Employee compensation is at the heart of the employment relationship, being of critical importance to both employees and employers. Employees depend on wages and salaries. They want to further their income and expect for health security. Compensation decisions influence employers’ cost of doing business and thus, their ability to sell at a competitive price in the product market. Compensation decisions influence the employer’s ability to compete for employees to attract and retain. This also reflects their attitude and behavior while working with the employer.

Employee compensation practices differ across employment units on several dimensions. The focus of the employee compensation is to understand why organizations differ on them, and assess whether such differences have consequences for employee attitudes and behaviors and for organizational effectiveness. Pay practices vary significantly across employing units.

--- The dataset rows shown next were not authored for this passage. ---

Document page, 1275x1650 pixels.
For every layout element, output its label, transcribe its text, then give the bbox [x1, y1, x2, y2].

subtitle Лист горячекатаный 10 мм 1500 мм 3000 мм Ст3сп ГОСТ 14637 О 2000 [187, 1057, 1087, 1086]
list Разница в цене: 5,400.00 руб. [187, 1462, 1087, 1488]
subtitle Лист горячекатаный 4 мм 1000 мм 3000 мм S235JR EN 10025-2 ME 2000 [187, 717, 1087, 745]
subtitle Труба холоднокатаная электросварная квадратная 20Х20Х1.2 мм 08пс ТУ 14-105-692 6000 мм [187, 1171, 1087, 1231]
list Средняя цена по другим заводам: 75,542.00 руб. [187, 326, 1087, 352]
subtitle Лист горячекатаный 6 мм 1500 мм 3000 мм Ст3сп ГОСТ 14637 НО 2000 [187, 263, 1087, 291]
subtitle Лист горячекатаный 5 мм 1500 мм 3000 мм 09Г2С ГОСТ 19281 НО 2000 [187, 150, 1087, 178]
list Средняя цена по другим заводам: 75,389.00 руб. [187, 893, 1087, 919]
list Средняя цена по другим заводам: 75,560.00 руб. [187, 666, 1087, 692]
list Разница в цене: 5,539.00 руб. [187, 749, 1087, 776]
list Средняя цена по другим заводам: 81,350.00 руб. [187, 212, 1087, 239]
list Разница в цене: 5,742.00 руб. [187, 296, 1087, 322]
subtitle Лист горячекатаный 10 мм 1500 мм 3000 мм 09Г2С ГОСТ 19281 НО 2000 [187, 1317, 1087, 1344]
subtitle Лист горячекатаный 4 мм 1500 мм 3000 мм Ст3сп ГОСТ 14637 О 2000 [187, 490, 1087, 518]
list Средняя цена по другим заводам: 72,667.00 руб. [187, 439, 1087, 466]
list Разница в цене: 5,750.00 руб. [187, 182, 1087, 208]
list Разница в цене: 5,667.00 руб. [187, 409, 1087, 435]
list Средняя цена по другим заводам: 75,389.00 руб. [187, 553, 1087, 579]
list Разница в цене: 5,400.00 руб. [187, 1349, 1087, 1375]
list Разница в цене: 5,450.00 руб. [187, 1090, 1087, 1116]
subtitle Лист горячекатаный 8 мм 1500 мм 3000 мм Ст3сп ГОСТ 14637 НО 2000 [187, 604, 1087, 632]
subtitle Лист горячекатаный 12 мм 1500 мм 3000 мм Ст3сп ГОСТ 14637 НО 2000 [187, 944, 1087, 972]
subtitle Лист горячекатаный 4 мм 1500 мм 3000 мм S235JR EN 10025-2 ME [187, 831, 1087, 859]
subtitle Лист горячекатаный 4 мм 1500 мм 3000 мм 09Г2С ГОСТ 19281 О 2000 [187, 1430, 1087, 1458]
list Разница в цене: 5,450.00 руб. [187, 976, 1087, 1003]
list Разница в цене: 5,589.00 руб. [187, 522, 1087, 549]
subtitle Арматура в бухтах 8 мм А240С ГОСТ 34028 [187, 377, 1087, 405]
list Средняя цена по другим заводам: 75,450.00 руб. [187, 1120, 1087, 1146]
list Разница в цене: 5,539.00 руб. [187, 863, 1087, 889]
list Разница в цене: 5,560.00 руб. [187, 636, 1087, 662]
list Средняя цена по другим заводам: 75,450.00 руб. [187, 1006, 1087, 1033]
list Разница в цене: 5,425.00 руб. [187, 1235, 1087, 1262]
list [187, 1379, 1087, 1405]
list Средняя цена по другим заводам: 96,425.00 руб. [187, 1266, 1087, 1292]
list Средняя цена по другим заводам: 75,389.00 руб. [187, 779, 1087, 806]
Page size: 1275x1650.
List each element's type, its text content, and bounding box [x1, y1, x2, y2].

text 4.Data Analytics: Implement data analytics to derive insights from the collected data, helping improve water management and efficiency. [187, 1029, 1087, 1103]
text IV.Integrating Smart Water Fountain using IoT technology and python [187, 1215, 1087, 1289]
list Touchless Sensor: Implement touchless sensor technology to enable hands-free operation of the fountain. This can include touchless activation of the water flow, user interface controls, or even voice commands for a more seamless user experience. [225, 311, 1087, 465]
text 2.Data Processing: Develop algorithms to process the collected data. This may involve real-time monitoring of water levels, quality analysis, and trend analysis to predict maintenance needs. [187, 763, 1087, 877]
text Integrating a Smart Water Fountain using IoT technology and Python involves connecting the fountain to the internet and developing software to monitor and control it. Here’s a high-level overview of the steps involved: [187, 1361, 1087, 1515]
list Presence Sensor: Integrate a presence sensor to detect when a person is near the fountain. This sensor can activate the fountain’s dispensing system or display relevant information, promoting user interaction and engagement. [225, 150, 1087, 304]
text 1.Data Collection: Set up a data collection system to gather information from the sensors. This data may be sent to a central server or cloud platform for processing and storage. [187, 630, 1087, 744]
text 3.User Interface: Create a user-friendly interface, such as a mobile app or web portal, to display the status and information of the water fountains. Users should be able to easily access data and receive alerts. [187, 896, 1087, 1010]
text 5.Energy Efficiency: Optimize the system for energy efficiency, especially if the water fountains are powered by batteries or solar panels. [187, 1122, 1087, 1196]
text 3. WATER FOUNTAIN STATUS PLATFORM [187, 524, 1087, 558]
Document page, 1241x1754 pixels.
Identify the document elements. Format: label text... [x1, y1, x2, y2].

First, pay can be in the form of cash or benefits.  Health care has been the fastest growing benefit and most employers describe it as challenging to control this cost while providing quality coverage.

Second, both benefits and cash compensation can be described in terms of their level. Organizations use one or more market pay surveys to help determine what other organizations pay specific jobs in making their own pay level decisions.  To assess competitiveness in the product market, organizations should not focus only on pay levels. They should compare total labor costs.

Third, the structure refers to the nature of pay differentials within an employing unit. Some organizations pay more at entry level and provide relatively slow later and some organizations pay less at entry level and pay more later. Fourth, merit increases become part of base salary and are supposed to depend on performance. An increasing number of organizations are using so-called variable pay or pay at risk, which means that some portion of employees’ pay is uncertain and depends on some combination of future business unit or organization performance Specific pay programs   are merit pay, incentive pay, gain-sharing, profit sharing, and stock plans .

Fifthly, different organizations administer pay differently. The design of pay policies differs in terms of who is involved in the process. The roles of human resource departments, line managers, and rank and file employees differ across situations. In some organizations, line managers may design plans, often with assistance from the human resources department. Alternatively, human resources take the lead in other cases.